Considering the error criterion $J(\omega) = \frac{1}{2}\sum_{m=1}^{n}(t_{m}-z_{m})^{2}$, the elements of the Hessian matrix are written: $\frac{\partial^{2}J(\omega)}{\partial\omega_{ji}\partial\omega_{lk}}= \frac{1}{n}(\sum_{m=1}^{n}\frac{\partial J}{\partial\omega_{ji}}\frac{\partial J}{\partial\omega_{lk}}+\sum_{m=1}^{n}(z_{m}-t_{m})\frac{\partial^{2}J}{\partial\omega_{ji}\partial\omega_{lk}})$

However, I fail to understand where the $\frac{1}{n}\partial J$ comes from as when I calculate the Hessian myself I rather come up with $\partial z_{m}$ terms instead: $\sum_{m=1}^{n}\frac{\partial z_{m}}{\partial\omega_{ji}}\frac{\partial z_{m}}{\partial\omega_{lk}}+\sum_{m=1}^{n}(z_{m}-t_{m})\frac{\partial^{2}z_{m}}{\partial\omega_{ji}\partial\omega_{lk}}$, which seems to correspond with Bishop's derivation.

1

There are 1 best solutions below

3
On

I have to do few hypothesis since in my opinion some information is missing.
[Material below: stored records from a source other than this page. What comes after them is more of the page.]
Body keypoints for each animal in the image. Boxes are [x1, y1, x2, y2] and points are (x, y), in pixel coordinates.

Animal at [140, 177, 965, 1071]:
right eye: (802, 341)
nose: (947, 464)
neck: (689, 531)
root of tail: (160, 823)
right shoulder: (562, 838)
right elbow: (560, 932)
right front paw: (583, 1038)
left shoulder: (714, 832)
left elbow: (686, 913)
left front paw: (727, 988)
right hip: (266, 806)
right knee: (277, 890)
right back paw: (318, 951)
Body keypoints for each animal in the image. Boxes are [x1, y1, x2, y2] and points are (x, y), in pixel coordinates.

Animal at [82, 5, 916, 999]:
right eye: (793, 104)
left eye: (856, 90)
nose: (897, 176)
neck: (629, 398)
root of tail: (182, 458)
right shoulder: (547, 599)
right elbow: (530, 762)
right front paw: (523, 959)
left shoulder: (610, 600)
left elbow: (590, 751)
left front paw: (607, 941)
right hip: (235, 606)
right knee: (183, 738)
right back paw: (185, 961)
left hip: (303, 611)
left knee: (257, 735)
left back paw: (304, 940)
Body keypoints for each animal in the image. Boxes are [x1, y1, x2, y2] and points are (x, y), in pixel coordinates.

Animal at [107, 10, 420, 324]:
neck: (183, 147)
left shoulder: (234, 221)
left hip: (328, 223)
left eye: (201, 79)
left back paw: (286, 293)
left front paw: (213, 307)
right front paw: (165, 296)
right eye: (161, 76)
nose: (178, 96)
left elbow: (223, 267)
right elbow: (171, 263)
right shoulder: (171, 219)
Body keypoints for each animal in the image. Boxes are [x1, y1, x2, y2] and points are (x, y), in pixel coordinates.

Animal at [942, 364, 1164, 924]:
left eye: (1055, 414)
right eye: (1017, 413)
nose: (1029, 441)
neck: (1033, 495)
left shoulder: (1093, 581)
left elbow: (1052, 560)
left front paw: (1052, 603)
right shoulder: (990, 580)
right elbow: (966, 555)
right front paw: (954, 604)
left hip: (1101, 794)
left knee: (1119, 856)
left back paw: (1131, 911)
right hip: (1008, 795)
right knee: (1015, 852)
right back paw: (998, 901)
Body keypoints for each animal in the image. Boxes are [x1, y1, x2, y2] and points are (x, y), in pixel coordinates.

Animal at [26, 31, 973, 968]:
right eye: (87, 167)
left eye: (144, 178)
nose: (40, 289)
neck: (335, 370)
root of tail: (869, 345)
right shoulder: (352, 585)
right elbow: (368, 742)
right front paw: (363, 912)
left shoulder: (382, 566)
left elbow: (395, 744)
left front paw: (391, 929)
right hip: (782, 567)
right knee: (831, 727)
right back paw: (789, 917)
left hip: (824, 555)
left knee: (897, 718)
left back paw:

As observed by Julien $t_m$ is a target function, so it is independent on $\omega$. I assume that $z_m=z_m(\omega)$. So when differentiating the error function $J(\omega)$ I have \begin{equation} \sum_{m=1}^{n}-\frac{\partial z_{m}}{\partial\omega_{ji}}\frac{\partial z_{m}}{\partial\omega_{lk}}-\sum_{m=1}^{n}(z_{m}-t_{m})\frac{\partial^{2}z_{m}}{\partial\omega_{ji}\partial\omega_{lk}} \end{equation} Now \begin{equation} \frac{\partial J}{\partial z_{k}}=-\sum_{m=1}^{n}(t_{m}-z_{m}) \frac{\partial z_m}{\partial z_k}=-\sum_{m=1}^{n}(t_{m}-z_{m}) \delta_{km}= z_m-t_m \end{equation} Then the second derivative with respect to $z_m$ is \begin{equation} \frac{\partial^2 J}{\partial z_{m}^2}=\frac{\partial }{\partial z_{k}}(z_{m}-t_{m})=\delta_{km} \end{equation} So \begin{equation} \frac{\partial^2 J}{\partial z_{m}^2}=1 \end{equation} Then by multiplying and dividing by $\frac{\partial^2 J}{\partial z_{m}^2}$ I can write \begin{equation} \sum_{m=1}^{n}-\frac{\partial z_{m}}{\partial\omega_{ji}}\frac{\partial z_{m}}{\partial\omega_{lk}}-\sum_{m=1}^{n}(z_{m}-t_{m})\frac{\partial^{2}z_{m}}{\partial\omega_{ji}\partial\omega_{lk}} \frac{\partial^2 J}{\partial z_{m}^2}=\sum_{m=1}^{n}-\frac{\partial z_{m}}{\partial\omega_{ji}}\frac{\partial z_{m}}{\partial\omega_{lk}}-\sum_{m=1}^{n}(z_{m}-t_{m})\frac{\partial^{2}J}{\partial\omega_{ji}\partial\omega_{lk}} \end{equation} The above expression was obtained by using the fact that \begin{equation} \frac{\partial^{2}z_{m}}{\partial\omega_{ji}\partial\omega_{lk}} \frac{\partial^2 J}{\partial z_{m}^2}=\frac{\partial^{2}z_{m}}{\partial\omega_{ji}\partial\omega_{lk}} 1 = \frac{\partial^{2}J}{\partial\omega_{ji}\partial\omega_{lk}} \end{equation} When integrating with respect to $\omega$, if the integration constant is zero, we can assume that the first derivative of $J$ and that of $z_m$ with respect to $\omega$ are proportional and the proportionality factor is $1$. So \begin{equation} \sum_{m=1}^{n}-\frac{\partial z_{m}}{\partial\omega_{ji}}\frac{\partial z_{m}}{\partial\omega_{lk}}-\sum_{m=1}^{n}(z_{m}-t_{m})\frac{\partial^{2}J}{\partial\omega_{ji}\partial\omega_{lk}} = -(\sum_{m=1}^{n}(\frac{\partial J}{\partial\omega_{ji}}\frac{\partial J}{\partial\omega_{lk}}+(z_{m}-t_{m})\frac{\partial^{2}J}{\partial\omega_{ji}\partial\omega_{lk}})) \end{equation} I suspect the second term can be neglected.